The Mayo brothers, natives of Randolph County, Missouri, joined forces in Tulsa in 1903. Cass came up from Texas, where he had worked in the real estate business. John came directly from the family farm in Missouri. Their first business venture was a furniture store located at Second and Main. The store’s success was due to the fact that the brothers worked seven days a week. But, also playing a part in their success was the fact that the Glenn Pool oil field was discovered in 1905 and they found themselves in the center of one of the largest “booms” in American history. Success brought new locations and the furniture store finally found its permanent home at Fifth And Main in 1908, in a five story building the brothers erected. That building, which eventually was expanded to ten floors, was their first real estate venture in downtown Tulsa. The Mayo brothers real estate portfolio would continue to grow in downtown Tulsa and they became two of the city’s leading landlords.
It was, however, their venture into the hotel business in 1925 that created an institution that was synonymous with Tulsa. The Mayo Hotel reflected the Mayo brothers exacting attention to detail. From the monograms on the flatware, to the careful nurturing of the hotel’s personnel, no detail escaped their critical eye. They created a symbol of quality and elegance that was embraced with pride by every resident Tulsa.
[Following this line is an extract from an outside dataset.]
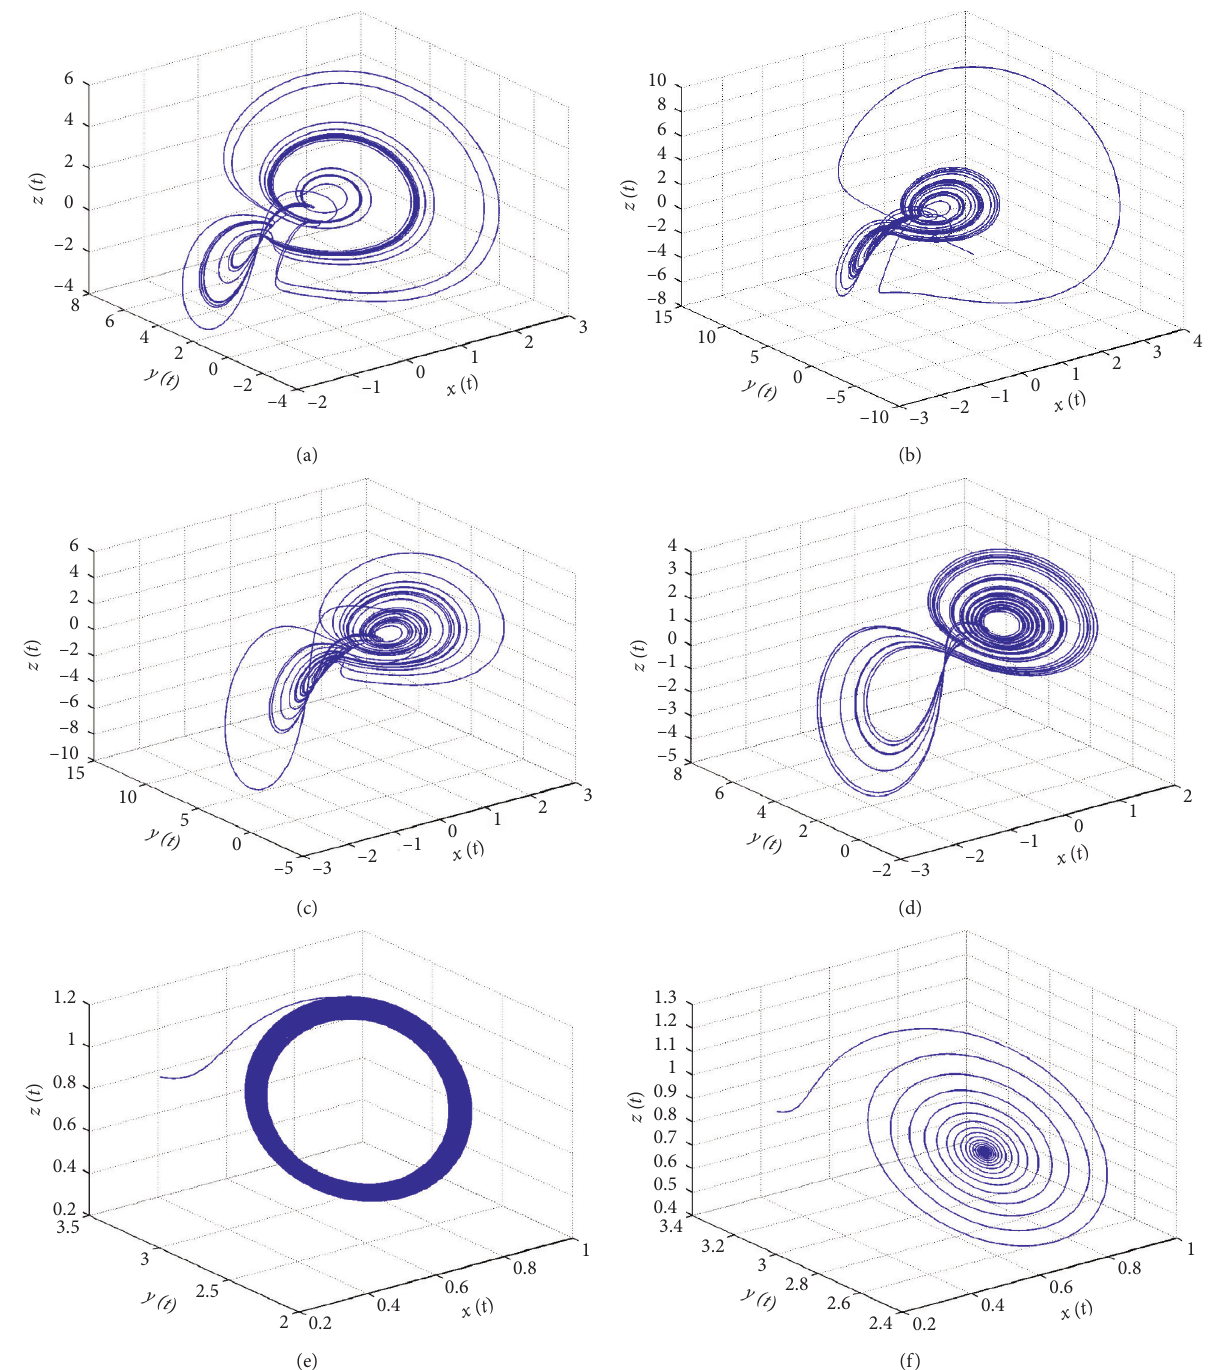
Figure 1: 3D plots of FOS model (20) with a � 0 . 4 , b � 0 . 175 , and c � 0 . 4 showing that (a) chaos exists at α � 0 . 99;(b) chaos exists at α � 0 . 97; (c) chaos exists at α � 0 . 95; (d) chaos exists at α � 0 . 93; (e) quasi-periodic attractor exists at α � 0 . 92; (f) asymptotic attractor exists at α � 0 .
The Mayo Hotel was the center of all activity in the city. Weddings, proms, charity balls, parties large and small, all were “special” if they took place at the Mayo. The hotel’s guests, which included every famous visitor to the city, carried the hotel’s reputation of sterling quality, and by extension the sterling quality of Tulsa, all around the world.
While their personal attention to the hotel’s operations was the focus of their concentration, the Mayo brothers gave of their time and talents to help in the development of the city. Both were active in the Commercial Club, which became the Chamber of Commerce. In the days of the “stud horse note,” when private contributions funded the city’s infrastructure improvements, the Mayo name was on every list of donors. Cass was interested in streets and highway improvements and formed tasks forces to plan state-of-the-art expressways. John, who was called the “Grand Old Man of the Arkansas Basin,” worked with elected officials to develop what became the McClellan Kerr Navigation system. Both shared an interest in the airport and were among the largest donors when the Tulsa Municipal Airport was founded in 1928. Their philanthropy extended to every educational, cultural and medical institution in the city.
Cass Mayo died in 1949. His brother, John, lived to the remarkable age of 91 and died in 1972. While their children admirably continued their fathers’ tradition of giving to Tulsa, the deaths of Cass and John Mayo were deeply felt by Tulsans. For most, it was impossible to conceive of a City of Tulsa that did not include its two most significant pioneers.